Beverages dispenser and a method for dispensing beverages

Abstract

A beverages dispenser, particularly for carbonated beverages, comprises a cooled tank where beverage is stored, an inlet pipe to the tank, an inlet valve on the inlet pipe, a pump downstream the inlet valve for feeding a beverage to the tank in order to maintain a predetermined level wherein, an outlet pipe from the tank to a beverage dispensing nozzle, and an outlet valve on the outlet conduit. An auxiliary pipe is disposed between the inlet pipe downstream the inlet valve and the outlet pipe downstream the outlet valve and a control unit is adapted to close the inlet valve and to run the pump in order to empty the outlet pipe into the tank after the beverage is dispensed in order to prevent dripping.

Description

BACKGROUND OF THE INVENTION

The present invention relates to a beverage dispenser, particularly for carbonated beverages, comprising at least a cooled tank where a beverage is stored, an inlet conduit to the tank, an inlet valve on the inlet conduit, a pump downstream the inlet valve for feeding beverage to the tank in order to maintain a predetermined level therein, an outlet conduit from the tank to a beverage dispensing nozzle and an outlet valve on the outlet conduit.

SUMMARY OF THE INVENTION

With the term “beverage dispenser” we mean every system for dispensing beverages either included in a refrigerator appliance or installed within a piece of furniture in a kitchen (for instance a sink).
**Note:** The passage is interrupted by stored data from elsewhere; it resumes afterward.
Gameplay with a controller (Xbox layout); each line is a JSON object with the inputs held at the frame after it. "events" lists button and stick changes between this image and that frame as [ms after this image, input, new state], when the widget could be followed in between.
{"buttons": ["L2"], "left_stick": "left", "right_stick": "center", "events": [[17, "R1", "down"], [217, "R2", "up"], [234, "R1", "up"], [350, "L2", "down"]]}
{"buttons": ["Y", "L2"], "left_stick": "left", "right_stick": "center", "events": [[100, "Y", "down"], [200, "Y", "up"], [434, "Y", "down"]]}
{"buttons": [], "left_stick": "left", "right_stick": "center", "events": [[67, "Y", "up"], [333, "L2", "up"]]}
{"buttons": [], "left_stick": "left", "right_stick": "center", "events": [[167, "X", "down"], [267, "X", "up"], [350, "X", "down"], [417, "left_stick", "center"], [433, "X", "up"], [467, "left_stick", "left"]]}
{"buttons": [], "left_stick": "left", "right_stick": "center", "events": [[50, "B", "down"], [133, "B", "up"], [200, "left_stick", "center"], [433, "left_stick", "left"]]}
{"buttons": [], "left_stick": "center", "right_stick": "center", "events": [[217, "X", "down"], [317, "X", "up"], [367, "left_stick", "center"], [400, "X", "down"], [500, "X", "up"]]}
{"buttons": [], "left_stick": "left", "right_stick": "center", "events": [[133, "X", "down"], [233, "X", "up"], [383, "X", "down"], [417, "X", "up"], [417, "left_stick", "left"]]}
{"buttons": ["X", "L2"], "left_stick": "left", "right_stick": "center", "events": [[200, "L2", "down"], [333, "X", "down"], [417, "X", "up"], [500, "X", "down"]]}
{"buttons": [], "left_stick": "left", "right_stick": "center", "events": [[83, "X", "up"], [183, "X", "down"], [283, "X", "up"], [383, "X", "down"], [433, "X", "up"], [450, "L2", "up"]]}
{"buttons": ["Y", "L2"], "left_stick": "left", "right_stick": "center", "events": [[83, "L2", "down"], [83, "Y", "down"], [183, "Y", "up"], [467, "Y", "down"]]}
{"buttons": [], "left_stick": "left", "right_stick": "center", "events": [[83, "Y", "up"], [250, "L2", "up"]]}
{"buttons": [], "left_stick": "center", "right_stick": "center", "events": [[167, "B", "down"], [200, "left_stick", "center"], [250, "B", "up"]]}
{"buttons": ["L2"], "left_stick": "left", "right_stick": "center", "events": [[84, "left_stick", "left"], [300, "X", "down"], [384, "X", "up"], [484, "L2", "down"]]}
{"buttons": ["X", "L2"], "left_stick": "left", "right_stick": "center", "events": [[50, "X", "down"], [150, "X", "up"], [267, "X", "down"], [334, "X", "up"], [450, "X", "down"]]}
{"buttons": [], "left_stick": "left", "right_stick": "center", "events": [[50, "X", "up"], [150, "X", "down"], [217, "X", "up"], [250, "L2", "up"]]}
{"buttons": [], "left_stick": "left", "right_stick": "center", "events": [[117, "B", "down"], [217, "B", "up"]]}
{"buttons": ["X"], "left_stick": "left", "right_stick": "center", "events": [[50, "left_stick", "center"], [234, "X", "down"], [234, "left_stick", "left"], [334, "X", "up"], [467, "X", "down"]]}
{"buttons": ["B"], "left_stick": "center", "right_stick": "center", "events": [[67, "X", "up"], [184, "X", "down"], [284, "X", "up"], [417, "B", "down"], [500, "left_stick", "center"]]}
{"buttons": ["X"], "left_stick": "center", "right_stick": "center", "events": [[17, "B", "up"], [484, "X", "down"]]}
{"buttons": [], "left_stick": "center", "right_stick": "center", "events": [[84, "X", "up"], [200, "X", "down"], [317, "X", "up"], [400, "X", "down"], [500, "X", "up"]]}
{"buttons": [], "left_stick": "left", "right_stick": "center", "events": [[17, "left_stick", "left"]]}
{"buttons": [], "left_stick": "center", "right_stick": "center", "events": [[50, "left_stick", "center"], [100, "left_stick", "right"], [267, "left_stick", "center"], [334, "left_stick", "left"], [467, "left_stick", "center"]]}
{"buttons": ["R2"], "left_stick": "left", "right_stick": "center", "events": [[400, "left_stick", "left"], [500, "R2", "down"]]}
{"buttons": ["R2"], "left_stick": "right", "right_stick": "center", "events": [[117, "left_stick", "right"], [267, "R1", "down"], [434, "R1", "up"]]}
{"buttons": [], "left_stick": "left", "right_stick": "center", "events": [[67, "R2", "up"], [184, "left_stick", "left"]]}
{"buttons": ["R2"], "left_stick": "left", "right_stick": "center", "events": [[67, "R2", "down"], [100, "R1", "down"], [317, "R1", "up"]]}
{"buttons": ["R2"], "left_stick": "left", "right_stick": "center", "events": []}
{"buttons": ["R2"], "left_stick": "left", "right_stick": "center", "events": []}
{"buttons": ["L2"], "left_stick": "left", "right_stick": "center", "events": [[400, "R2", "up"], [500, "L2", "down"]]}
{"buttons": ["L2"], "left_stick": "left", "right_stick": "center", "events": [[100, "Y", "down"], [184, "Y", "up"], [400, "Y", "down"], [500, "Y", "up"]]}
Moreover, with the term “beverage” we mean any liquid which can be dispensed by the beverages dispenser, including still or sparkling water, soft drinks carbonated or not carbonated, fruit juices etc.

Today the standalone beverages dispensers as well as beverages dispensers on refrigerators dispense carbonated and not carbonated beverages at the touch of a button. The user, by pressing a dispensing button on a user interface of the dispenser, activates solenoid valve devices which are located inside the unit. These valve devices are usually quite far from the dispenser nozzle, usually under the sink or in the back side of the refrigerator.

With such known solutions a solenoid valve inside the unit closes the outlet line to the dispenser nozzle anytime the dispensing button is released. The drawback is that the system closed the outlet conduit or pipe by means of a valve, but in the pipe itself there's still some beverage or water which can escape to the outlet dispensing nozzle. This drawback is even worse if the dispensed beverage is a carbonated type beverage, for instance carbonated water. In this case the dripping occurs because carbon dioxide dissolved into the beverage tries to escape in the atmosphere, so pushing liquid to the dispenser nozzle. The amount of liquid dripping is a function of the level of carbonation, the higher the carbonation level the longer the dripping.

It is therefore an object of the present invention to provide a beverage dispenser of the type mentioned at the beginning of the description which does not present the drawbacks of the known solutions, and which is simple, reliable and has a low cost.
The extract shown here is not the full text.